EXERCISE REQUIREMENTS.
Output the lines of the items as a numbered list, leaving out blank lines. Begin at the first line and stop after the line that contains "Jak wybrać odpowiedni od".
** Opening DATA SUPPLIED block **
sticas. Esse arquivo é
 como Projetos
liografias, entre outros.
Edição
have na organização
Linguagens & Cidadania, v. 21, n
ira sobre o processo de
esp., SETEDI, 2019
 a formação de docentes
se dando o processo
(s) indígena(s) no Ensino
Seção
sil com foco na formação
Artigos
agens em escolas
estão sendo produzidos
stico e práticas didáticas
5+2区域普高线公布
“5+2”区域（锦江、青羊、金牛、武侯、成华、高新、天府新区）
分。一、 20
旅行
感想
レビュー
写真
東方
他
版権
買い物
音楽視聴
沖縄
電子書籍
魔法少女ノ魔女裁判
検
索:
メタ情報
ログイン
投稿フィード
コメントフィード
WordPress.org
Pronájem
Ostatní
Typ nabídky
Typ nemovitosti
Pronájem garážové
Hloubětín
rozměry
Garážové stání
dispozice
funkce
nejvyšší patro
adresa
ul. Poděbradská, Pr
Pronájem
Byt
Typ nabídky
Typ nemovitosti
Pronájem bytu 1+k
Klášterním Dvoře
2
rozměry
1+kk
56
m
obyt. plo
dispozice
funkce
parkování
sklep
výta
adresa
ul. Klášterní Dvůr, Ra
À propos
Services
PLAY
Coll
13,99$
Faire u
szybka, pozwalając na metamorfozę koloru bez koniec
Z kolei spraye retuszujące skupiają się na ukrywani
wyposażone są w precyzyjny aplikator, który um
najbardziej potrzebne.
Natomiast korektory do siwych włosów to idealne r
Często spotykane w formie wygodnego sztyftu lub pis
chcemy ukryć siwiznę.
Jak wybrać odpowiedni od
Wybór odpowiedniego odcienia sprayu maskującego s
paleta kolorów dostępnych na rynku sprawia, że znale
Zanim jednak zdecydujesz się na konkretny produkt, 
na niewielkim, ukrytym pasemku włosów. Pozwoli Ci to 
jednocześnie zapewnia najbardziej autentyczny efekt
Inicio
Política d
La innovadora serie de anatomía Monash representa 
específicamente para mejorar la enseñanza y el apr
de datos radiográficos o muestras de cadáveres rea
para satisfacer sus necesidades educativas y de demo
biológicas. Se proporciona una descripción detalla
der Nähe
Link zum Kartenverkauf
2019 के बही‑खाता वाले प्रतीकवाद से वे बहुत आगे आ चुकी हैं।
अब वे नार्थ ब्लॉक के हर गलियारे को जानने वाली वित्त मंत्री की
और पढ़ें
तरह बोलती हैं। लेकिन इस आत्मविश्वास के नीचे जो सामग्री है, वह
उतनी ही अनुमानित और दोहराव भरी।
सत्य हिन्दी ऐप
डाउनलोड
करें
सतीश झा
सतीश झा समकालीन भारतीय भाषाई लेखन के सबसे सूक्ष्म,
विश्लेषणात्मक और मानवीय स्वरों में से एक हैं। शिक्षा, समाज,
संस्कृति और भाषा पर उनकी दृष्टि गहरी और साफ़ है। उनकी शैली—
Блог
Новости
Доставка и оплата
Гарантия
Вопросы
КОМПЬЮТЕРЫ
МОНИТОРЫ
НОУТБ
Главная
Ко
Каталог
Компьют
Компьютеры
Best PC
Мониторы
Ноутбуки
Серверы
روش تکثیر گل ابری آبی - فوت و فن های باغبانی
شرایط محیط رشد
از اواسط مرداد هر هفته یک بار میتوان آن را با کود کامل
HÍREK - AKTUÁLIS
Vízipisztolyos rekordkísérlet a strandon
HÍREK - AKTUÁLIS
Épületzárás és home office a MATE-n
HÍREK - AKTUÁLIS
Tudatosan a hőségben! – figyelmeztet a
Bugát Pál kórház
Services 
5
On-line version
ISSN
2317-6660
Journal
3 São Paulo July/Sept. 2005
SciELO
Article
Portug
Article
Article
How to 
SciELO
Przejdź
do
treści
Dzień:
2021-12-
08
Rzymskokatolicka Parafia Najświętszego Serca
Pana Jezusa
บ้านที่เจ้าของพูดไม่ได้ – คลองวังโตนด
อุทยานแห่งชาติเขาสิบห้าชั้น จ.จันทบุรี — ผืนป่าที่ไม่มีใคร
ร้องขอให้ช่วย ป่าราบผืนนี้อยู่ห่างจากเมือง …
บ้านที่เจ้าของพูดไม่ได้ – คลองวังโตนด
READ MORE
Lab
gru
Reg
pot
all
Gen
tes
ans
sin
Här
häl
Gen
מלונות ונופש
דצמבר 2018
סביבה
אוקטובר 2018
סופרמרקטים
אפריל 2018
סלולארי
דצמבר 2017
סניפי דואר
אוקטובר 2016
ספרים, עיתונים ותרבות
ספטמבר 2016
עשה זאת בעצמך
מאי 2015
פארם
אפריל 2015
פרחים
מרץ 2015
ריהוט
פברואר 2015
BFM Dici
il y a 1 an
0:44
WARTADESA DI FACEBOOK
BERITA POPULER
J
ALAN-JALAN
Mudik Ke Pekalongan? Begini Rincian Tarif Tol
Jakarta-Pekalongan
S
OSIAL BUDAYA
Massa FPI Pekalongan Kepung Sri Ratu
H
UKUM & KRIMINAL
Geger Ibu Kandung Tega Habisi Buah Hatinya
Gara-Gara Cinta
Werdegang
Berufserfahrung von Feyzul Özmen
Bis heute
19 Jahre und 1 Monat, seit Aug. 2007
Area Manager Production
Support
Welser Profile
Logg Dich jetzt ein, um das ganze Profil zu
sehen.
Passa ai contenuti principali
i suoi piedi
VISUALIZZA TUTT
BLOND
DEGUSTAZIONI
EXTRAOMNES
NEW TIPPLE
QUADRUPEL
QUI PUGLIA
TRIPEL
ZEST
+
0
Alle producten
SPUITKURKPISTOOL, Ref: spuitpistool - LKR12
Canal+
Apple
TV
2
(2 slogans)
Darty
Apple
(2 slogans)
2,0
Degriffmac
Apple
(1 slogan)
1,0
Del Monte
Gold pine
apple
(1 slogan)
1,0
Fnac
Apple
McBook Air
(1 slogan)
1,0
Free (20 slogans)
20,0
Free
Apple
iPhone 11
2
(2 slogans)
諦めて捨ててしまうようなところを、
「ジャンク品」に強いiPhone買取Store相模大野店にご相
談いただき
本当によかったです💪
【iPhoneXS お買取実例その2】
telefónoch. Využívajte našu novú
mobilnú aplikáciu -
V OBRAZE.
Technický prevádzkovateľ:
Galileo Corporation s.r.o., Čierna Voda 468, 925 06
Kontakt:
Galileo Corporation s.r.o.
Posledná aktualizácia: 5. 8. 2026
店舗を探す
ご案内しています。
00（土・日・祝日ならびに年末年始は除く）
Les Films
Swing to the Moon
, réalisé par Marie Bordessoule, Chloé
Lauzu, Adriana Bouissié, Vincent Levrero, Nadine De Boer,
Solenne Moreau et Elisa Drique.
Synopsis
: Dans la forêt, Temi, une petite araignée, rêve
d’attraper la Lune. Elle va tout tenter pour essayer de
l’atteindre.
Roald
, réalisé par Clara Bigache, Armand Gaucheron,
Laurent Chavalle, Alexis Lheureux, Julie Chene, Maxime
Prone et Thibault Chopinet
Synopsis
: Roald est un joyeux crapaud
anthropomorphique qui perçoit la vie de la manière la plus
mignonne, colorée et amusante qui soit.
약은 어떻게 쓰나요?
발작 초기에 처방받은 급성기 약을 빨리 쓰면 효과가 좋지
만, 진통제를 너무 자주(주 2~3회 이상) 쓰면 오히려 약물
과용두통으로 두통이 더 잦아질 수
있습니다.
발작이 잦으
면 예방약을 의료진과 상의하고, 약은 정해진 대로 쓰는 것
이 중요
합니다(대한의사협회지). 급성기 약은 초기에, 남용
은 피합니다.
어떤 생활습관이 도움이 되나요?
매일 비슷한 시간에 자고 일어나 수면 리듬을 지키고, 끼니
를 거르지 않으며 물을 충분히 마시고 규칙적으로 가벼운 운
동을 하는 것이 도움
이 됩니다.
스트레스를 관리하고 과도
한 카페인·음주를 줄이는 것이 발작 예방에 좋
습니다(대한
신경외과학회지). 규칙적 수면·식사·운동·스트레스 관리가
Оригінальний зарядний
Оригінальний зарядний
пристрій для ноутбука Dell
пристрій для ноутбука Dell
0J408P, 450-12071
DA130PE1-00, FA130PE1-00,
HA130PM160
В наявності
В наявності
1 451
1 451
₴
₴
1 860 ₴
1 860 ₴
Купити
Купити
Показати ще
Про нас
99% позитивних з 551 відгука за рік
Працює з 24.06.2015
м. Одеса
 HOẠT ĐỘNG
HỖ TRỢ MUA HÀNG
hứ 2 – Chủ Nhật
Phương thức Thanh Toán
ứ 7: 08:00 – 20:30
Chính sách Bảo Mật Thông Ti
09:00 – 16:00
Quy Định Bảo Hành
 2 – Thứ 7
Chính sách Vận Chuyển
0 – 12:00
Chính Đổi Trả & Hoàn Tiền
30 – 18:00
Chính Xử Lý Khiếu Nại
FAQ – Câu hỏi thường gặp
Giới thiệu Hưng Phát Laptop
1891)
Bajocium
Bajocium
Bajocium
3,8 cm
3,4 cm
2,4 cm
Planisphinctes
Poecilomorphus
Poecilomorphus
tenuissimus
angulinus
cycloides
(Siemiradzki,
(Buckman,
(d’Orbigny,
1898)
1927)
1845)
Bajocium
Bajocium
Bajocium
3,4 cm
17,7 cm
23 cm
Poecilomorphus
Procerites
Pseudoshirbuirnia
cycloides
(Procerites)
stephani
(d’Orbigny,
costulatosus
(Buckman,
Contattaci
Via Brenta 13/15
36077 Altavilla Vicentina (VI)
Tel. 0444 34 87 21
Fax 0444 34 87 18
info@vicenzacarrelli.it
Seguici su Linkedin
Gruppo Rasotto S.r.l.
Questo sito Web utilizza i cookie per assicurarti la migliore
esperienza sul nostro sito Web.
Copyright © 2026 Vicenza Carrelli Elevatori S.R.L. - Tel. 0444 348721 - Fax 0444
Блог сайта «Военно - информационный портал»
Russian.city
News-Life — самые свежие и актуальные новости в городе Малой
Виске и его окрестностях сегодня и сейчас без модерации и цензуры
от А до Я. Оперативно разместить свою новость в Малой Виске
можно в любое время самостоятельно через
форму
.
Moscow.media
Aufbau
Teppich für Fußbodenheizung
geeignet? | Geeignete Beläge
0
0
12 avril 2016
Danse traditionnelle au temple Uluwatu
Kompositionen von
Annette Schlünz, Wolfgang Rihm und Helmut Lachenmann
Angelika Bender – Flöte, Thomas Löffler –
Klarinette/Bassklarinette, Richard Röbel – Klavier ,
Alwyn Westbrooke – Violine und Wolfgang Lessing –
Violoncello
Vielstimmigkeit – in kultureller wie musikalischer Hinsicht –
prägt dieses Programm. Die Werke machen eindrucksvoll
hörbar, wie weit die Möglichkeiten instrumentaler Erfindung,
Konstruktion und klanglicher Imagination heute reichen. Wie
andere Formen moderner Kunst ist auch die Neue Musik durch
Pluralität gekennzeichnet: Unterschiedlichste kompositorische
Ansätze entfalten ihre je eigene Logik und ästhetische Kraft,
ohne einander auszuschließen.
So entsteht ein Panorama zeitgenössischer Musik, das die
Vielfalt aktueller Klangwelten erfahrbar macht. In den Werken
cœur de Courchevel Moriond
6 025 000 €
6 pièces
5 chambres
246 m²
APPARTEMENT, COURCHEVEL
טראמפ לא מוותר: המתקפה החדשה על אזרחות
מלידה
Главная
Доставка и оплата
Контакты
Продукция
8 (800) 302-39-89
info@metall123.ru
** Closing DATA SUPPLIED block **
COMPLETED TASK.
1. sticas. Esse arquivo é
2.  como Projetos
3. liografias, entre outros.
4. Edição
5. have na organização
6. Linguagens & Cidadania, v. 21, n
7. ira sobre o processo de
8. esp., SETEDI, 2019
9.  a formação de docentes
10. se dando o processo
11. (s) indígena(s) no Ensino
12. Seção
13. sil com foco na formação
14. Artigos
15. agens em escolas
16. estão sendo produzidos
17. stico e práticas didáticas
18. 5+2区域普高线公布
19. “5+2”区域（锦江、青羊、金牛、武侯、成华、高新、天府新区）
20. 分。一、 20
21. 旅行
22. 感想
23. レビュー
24. 写真
25. 東方
26. 他
27. 版権
28. 買い物
29. 音楽視聴
30. 沖縄
31. 電子書籍
32. 魔法少女ノ魔女裁判
33. 検
34. 索:
35. メタ情報
36. ログイン
37. 投稿フィード
38. コメントフィード
39. WordPress.org
40. Pronájem
41. Ostatní
42. Typ nabídky
43. Typ nemovitosti
44. Pronájem garážové
45. Hloubětín
46. rozměry
47. Garážové stání
48. dispozice
49. funkce
50. nejvyšší patro
51. adresa
52. ul. Poděbradská, Pr
53. Pronájem
54. Byt
55. Typ nabídky
56. Typ nemovitosti
57. Pronájem bytu 1+k
58. Klášterním Dvoře
59. 2
60. rozměry
61. 1+kk
62. 56
63. m
64. obyt. plo
65. dispozice
66. funkce
67. parkování
68. sklep
69. výta
70. adresa
71. ul. Klášterní Dvůr, Ra
72. À propos
73. Services
74. PLAY
75. Coll
76. 13,99$
77. Faire u
78. szybka, pozwalając na metamorfozę koloru bez koniec
79. Z kolei spraye retuszujące skupiają się na ukrywani
80. wyposażone są w precyzyjny aplikator, który um
81. najbardziej potrzebne.
82. Natomiast korektory do siwych włosów to idealne r
83. Często spotykane w formie wygodnego sztyftu lub pis
84. chcemy ukryć siwiznę.
85. Jak wybrać odpowiedni od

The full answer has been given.